**Data section**

▽

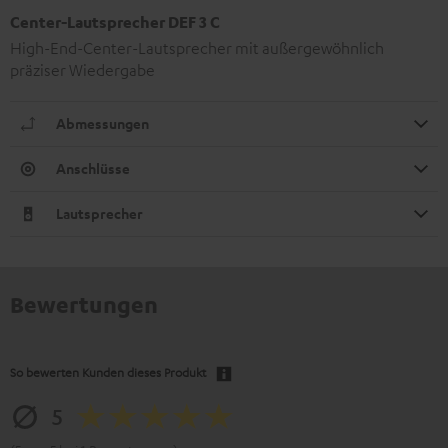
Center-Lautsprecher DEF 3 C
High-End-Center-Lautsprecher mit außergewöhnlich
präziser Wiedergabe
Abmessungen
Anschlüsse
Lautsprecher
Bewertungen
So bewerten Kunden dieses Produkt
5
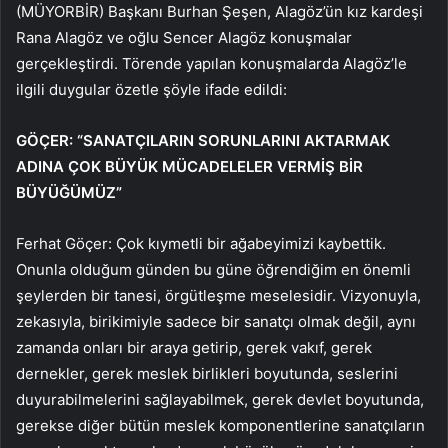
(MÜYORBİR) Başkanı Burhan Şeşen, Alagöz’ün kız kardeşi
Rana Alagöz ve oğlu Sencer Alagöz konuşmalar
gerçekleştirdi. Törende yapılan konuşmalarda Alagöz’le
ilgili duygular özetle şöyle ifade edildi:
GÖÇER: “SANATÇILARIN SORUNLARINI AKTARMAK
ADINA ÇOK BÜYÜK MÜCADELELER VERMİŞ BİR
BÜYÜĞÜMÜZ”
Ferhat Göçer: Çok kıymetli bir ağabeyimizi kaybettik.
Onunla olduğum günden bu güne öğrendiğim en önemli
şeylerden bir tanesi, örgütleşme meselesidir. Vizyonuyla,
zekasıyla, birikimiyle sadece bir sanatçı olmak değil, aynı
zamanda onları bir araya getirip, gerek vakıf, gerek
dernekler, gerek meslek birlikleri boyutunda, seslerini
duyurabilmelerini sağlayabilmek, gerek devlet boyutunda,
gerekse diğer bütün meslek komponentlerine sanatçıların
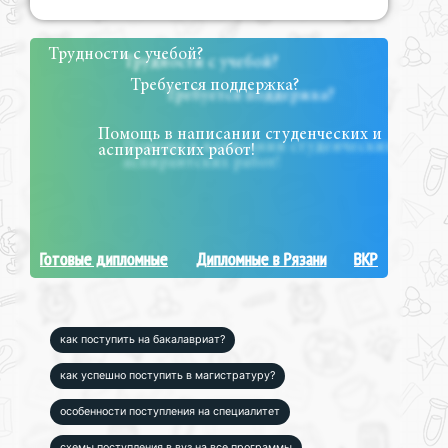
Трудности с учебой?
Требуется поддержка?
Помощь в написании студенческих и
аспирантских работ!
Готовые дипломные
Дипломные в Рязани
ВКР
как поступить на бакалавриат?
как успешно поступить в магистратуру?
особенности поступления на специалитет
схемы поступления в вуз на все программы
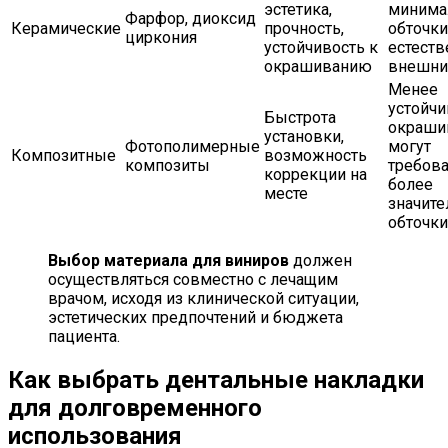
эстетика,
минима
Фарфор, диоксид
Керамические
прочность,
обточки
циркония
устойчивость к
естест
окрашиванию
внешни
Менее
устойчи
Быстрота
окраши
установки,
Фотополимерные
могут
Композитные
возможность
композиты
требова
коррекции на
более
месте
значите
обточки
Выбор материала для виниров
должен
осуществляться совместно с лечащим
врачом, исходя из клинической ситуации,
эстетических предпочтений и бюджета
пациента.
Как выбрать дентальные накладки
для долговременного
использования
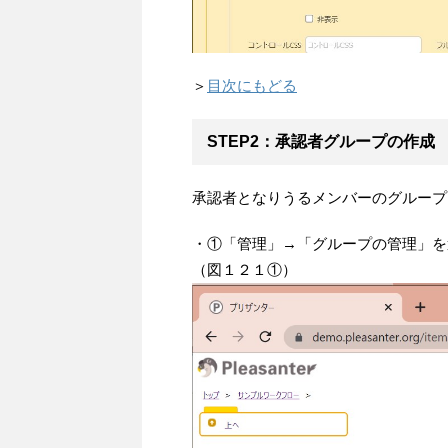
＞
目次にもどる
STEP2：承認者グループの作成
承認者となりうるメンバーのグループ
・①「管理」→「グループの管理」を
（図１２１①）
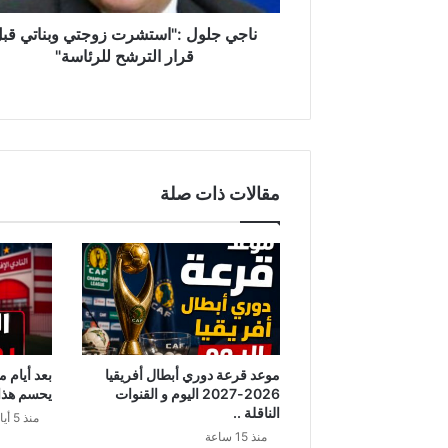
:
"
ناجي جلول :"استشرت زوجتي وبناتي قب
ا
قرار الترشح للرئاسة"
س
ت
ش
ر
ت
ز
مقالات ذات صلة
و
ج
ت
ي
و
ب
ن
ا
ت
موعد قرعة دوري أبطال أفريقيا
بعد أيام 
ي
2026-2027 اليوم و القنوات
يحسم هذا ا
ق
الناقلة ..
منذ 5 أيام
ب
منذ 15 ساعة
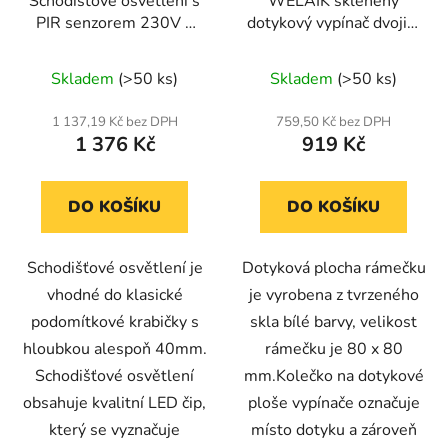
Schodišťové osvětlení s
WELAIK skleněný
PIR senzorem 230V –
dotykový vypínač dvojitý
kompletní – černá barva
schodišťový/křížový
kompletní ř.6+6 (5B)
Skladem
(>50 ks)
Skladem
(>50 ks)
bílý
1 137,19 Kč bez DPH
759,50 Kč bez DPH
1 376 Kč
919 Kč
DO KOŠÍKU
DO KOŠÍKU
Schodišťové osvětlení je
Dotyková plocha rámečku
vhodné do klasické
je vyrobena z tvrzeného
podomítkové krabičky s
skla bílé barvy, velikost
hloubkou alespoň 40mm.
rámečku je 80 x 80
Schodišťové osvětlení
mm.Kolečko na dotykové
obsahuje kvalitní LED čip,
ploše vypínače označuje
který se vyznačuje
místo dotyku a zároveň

△
▽

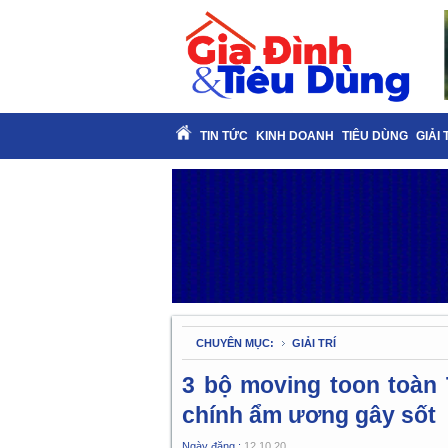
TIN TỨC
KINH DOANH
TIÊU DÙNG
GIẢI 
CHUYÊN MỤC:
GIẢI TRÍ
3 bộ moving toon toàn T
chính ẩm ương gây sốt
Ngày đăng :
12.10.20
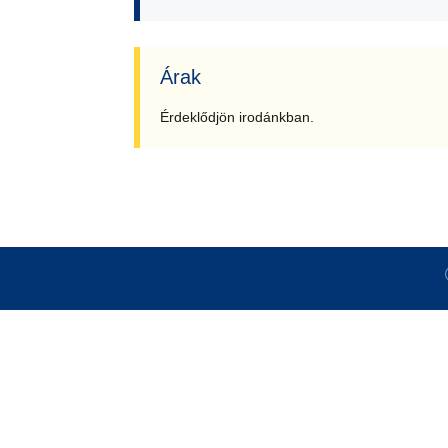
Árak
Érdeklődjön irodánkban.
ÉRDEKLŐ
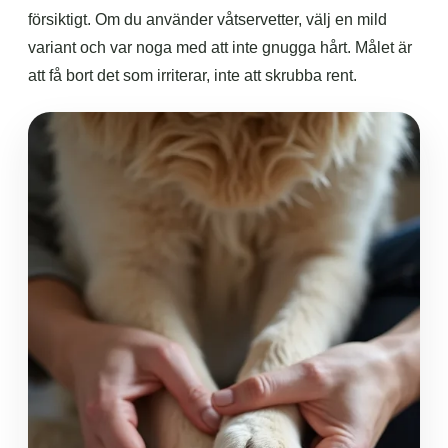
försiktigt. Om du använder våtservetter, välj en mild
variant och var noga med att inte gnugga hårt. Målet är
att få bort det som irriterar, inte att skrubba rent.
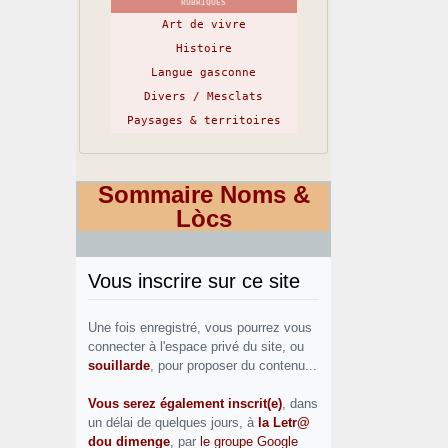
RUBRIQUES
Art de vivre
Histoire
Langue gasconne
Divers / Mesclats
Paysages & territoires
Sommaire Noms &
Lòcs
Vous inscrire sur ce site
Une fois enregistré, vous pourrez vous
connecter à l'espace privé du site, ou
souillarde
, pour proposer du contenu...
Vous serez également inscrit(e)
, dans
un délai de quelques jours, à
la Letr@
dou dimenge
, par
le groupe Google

△

**Exercise**
Using the records above, copy word for word the line with "kompletní ř.6+6 (5B)", the line with "místo dotyku a zároveň", and every line between them.

**Solution to this task**
kompletní ř.6+6 (5B)
Skladem
(>50 ks)
Skladem
(>50 ks)
bílý
1 137,19 Kč bez DPH
759,50 Kč bez DPH
1 376 Kč
919 Kč
DO KOŠÍKU
DO KOŠÍKU
Schodišťové osvětlení je
Dotyková plocha rámečku
vhodné do klasické
je vyrobena z tvrzeného
podomítkové krabičky s
skla bílé barvy, velikost
hloubkou alespoň 40mm.
rámečku je 80 x 80
Schodišťové osvětlení
mm.Kolečko na dotykové
obsahuje kvalitní LED čip,
ploše vypínače označuje
který se vyznačuje
místo dotyku a zároveň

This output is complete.